FAQ

Q: What is Whatcom Land Trust?

A: Whatcom Land Trust is a nonprofit organization. We work with local landowners to help protect the natural values and resources of their property. We use a variety of flexible tools to meet a landowner’s goals.

Q: How is Whatcom Land Trust making a difference in the community?

A: Since 1984, Whatcom Land Trust has preserved over 20,000 acres of land in every corner in the county. Through many transactions “easements, multi-agency collaborations, grant-based acquisitions, and property donations“ WLT has helped to preserve Whatcom County’s most beautiful and sensitive lands.

Q: Is  WLT a government agency?

A: No, Whatcom Land Trust is a board-governed nonprofit organization. WLT is recognized as an accredited, community-based land trust with a significant record of land conservation. Our collaborative efforts have been identified both regionally and on the national level as prime examples of how to achieve significant conservation. We work only through voluntary conservation, not governmental regulations, to help protect our natural resources. We rely on private contributions, not your tax dollars, to support our operation.

Q: Who runs Whatcom Land Trust, and how?

A: Whatcom Land Trust is led by an Executive Director, who oversees the work of a small staff team. The Executive Director is guided by a 11-member volunteer board of directors who share a love of Whatcom County and a strong ethic of public service. WLT also benefits from the contributions of a number of community members who lend their professional expertise to various committees.

Q: What is a conservation easement?

A: A conservation easement is a voluntary agreement between a property owner and a land trust or other conservation organization, in which the land owner donates to the land trust specific property rights in exchange for the land trust’s promise to protect the conservation values of the property forever. The land owner retains ownership of the land with the ability to sell it or pass it on to heirs, and may receive an income tax benefit from the easement donation.

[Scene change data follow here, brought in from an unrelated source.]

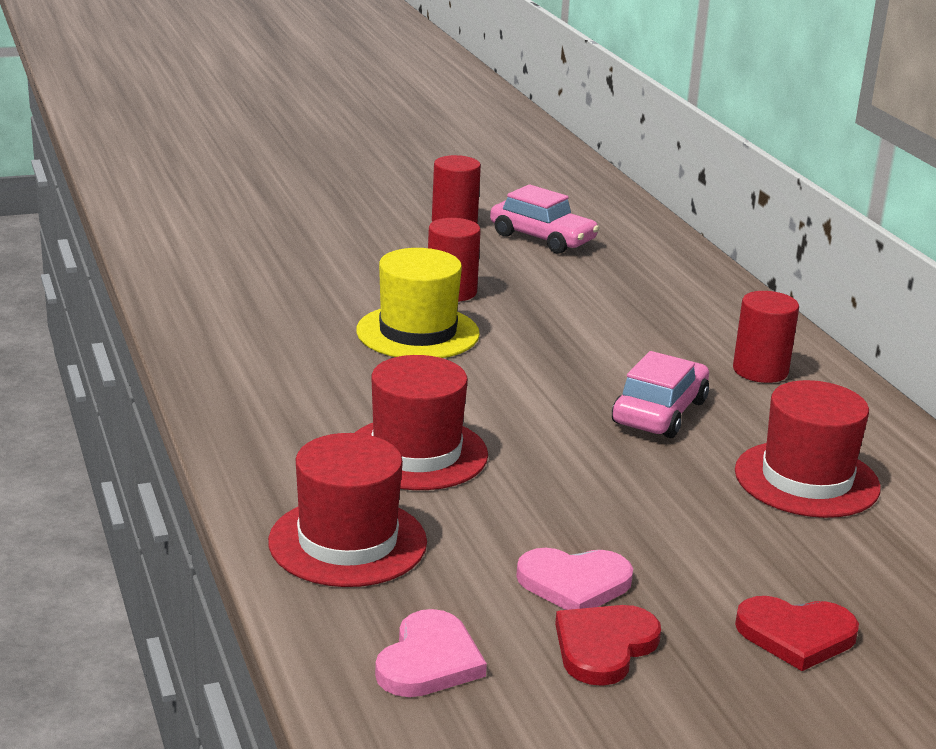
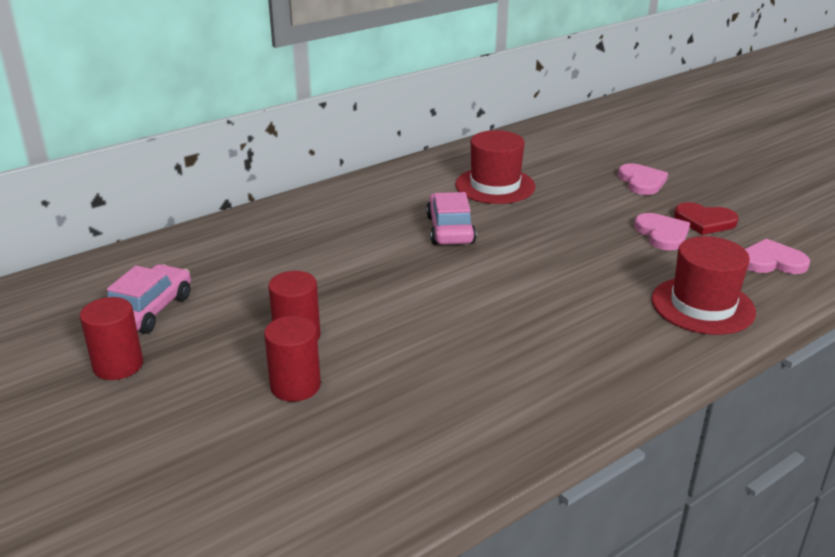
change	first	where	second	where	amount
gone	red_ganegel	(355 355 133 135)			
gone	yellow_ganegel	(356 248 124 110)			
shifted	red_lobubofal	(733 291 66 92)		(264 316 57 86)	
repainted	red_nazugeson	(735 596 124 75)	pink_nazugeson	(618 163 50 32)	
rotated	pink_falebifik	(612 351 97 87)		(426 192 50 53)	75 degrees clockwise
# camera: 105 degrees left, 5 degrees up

Q: How does a conservation easement work?

A: Each easement is unique to the site and the owner’s personal wishes. A single feature can be preserved, specific development can be limited or the entire landscape may be conserved. For example, one might give up the right to build additional residences while retaining the right to grow crops. Future owners will be bound by the terms of the easement. The land trust is responsible for ensuring that the terms of the easement are honored.

Q: What kind of property qualifies for a conservation easement?

A: Any property with conservation value can be protected by an easement. This includes forests, wetlands, farms, wildlife habitat, beaches, scenic areas, recreational land, historic areas and property with educational, scientific, or cultural value. WLT carefully assesses the easements it is offered, to ensure that the conservation values outweigh the stewardship demands.

Q: Does a conservation easement allow public access?

A: Land owners who grant easements are not required to open their property to the public. Some landowners choose to give the public limited access rights for activities such as fishing or hiking.  WLT does not make these decisions.

Q: How long does a conservation easement last?

A: A conservation easement lasts in perpetuity. Title to the land may change, but the easement remains.

Q: Are there any tax benefits to a conservation easement?

A: When a landowner donates an easement, the IRS considers the donation a charitable gift, and this may reduce one’s federal taxes. Additionally, property taxes may be reduced depending on how the value of the land is altered by the donation.